Spokespersons for the current leadership at CVS did not immediately respond to questions about Mackie’s ad and Ryan’s response.
Mackie Campaign’s decision to attack Folks from the front on CVS’s role in opioid crisis echoed Frank Lombardi, D-Cranston – quickly became fodder for debate among Rhode Island political observers.
Critics of the move pointed out that in addition to its role in the Rhode Island economy, CVS has donated hundreds of thousands of dollars to the Democratic Governors Association, which is supporting Mackie for re-election. But Mackie’s defenders said he is not the first governor to criticize CVS.
McKee has also faced its own negative headlines over opioid money.
After being chased by his primary rival in 2018, McKee agreed to donate $4,000 in campaign contributions from members of the Sackler family to the cause of opioid-turned-Purdue Pharma money.
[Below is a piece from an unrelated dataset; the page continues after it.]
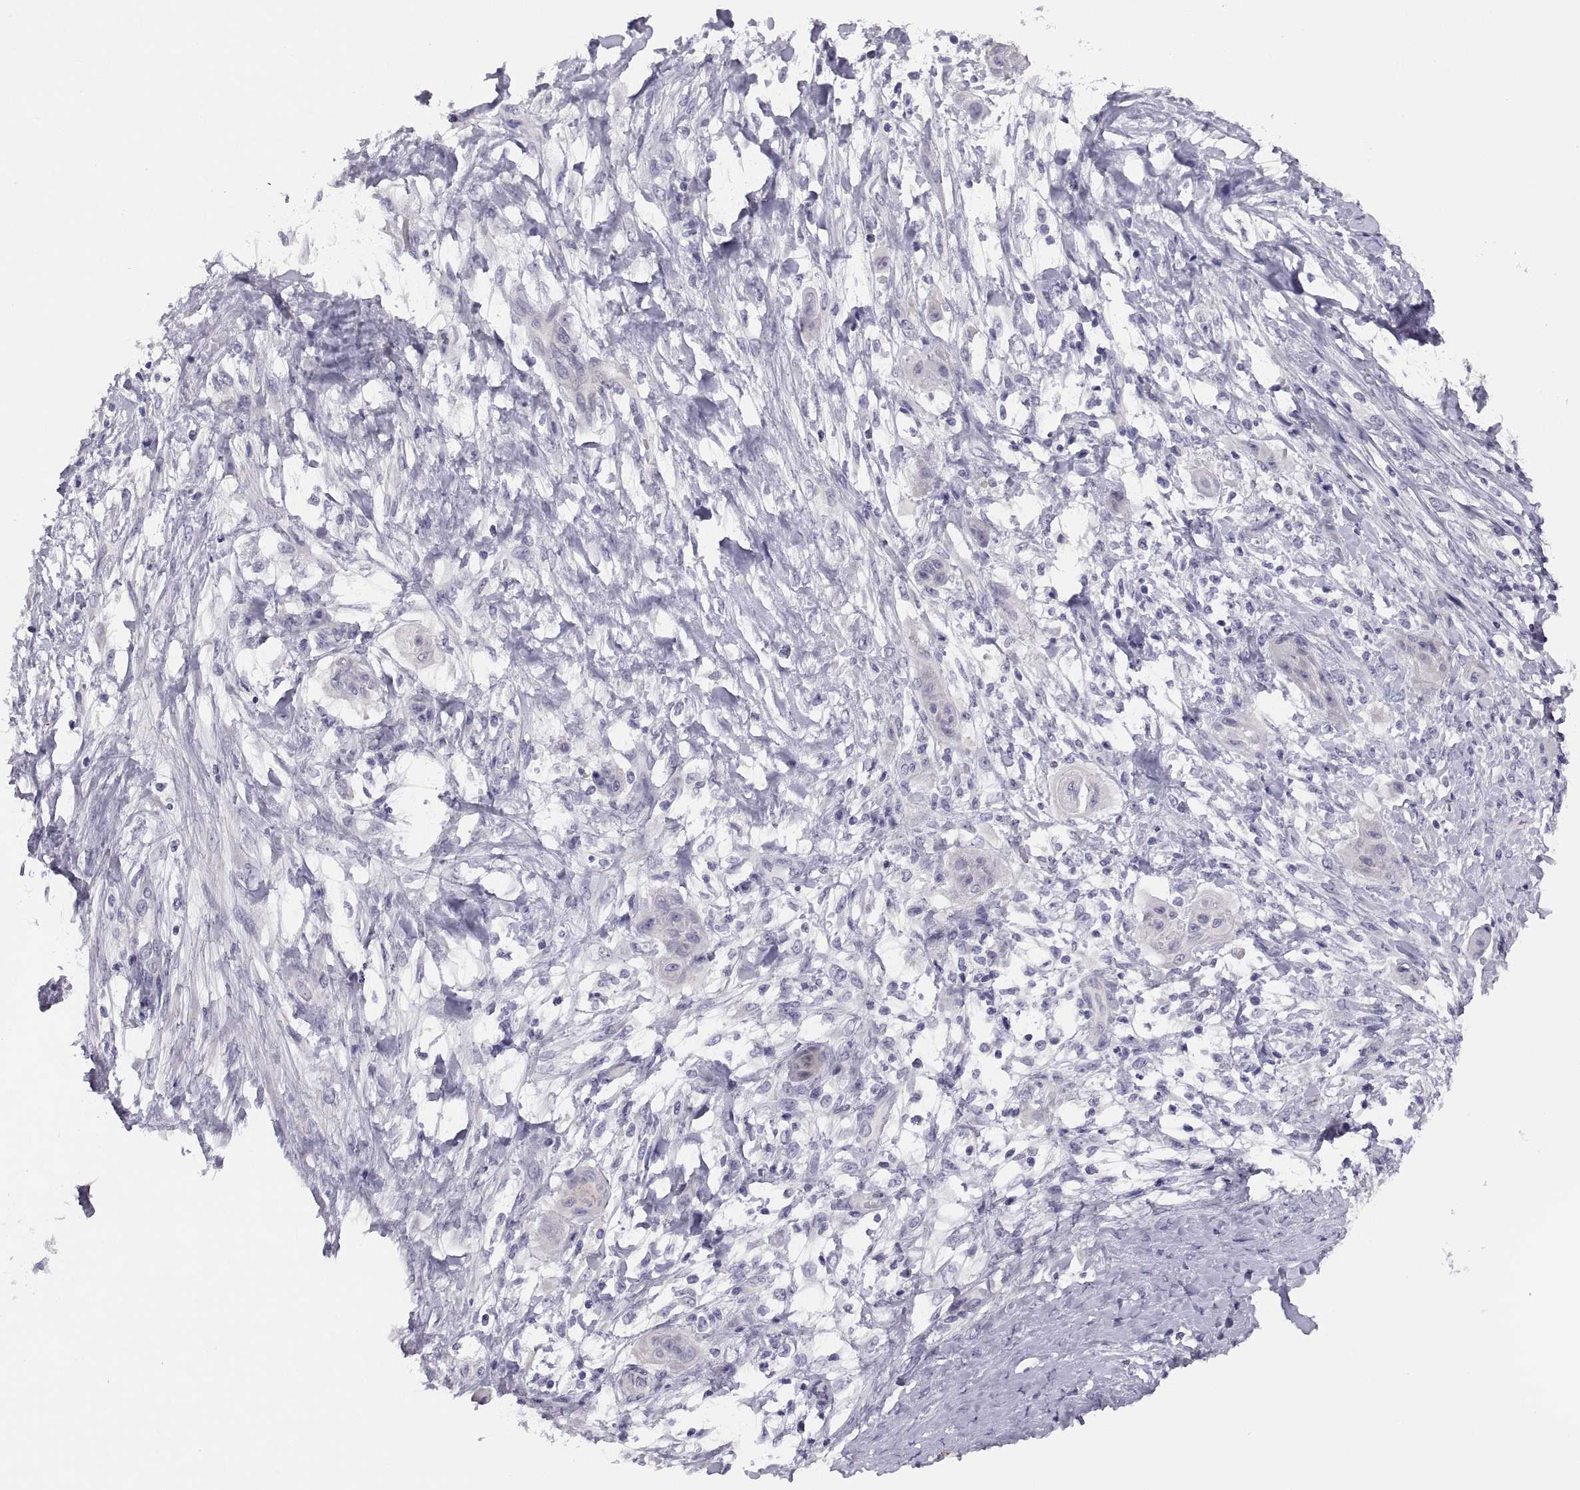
{"staining": {"intensity": "negative", "quantity": "none", "location": "none"}, "tissue": "skin cancer", "cell_type": "Tumor cells", "image_type": "cancer", "snomed": [{"axis": "morphology", "description": "Squamous cell carcinoma, NOS"}, {"axis": "topography", "description": "Skin"}], "caption": "Tumor cells are negative for protein expression in human skin cancer (squamous cell carcinoma). The staining was performed using DAB to visualize the protein expression in brown, while the nuclei were stained in blue with hematoxylin (Magnification: 20x).", "gene": "STRC", "patient": {"sex": "male", "age": 62}}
John Sackler also donated $20,000 to an outside group that helped Mackie win the 2014 election for lieutenant governor.
Attorney General Peter Neronha reached a $45 million settlement with Purdue and the Sacklers in March, but said in a statement at the time, “There is not enough money to undo or compensate the Rhode Islanders for damages caused by Purdue. The Sacklers .
Isaacs said Mackie donated the Sacklers money “four years ago” while Faulks failed to apologize for the crisis, adding that the opioid issue “is personal to Governor McKee.” He said McKee helped prosecute opioid companies in Rhode Island cities and towns when he was lieutenant governor, helping to raise tens of millions of dollars in settlement money, which is now used to address the crisis. He is going.
McKee and Foulkes face Secretary of State Nelly Gorbia, former Secretary of State Matt Brown and community activist Luis Daniele Munoz in Tuesday’s Democratic primary. The final Democratic nominee will face the winner of the GOP primary between Ashley Kallus and Jonathan Richitelli.
Ted Nesi (firstname.lastname@example.org) Target has 12 investigative reporters and 12 news politics/business editors. He co-hosts Newsmakers and writes Nessie’s Notes on Saturdays. join him Twitter and facebook
Eli Sherman contributed to this report.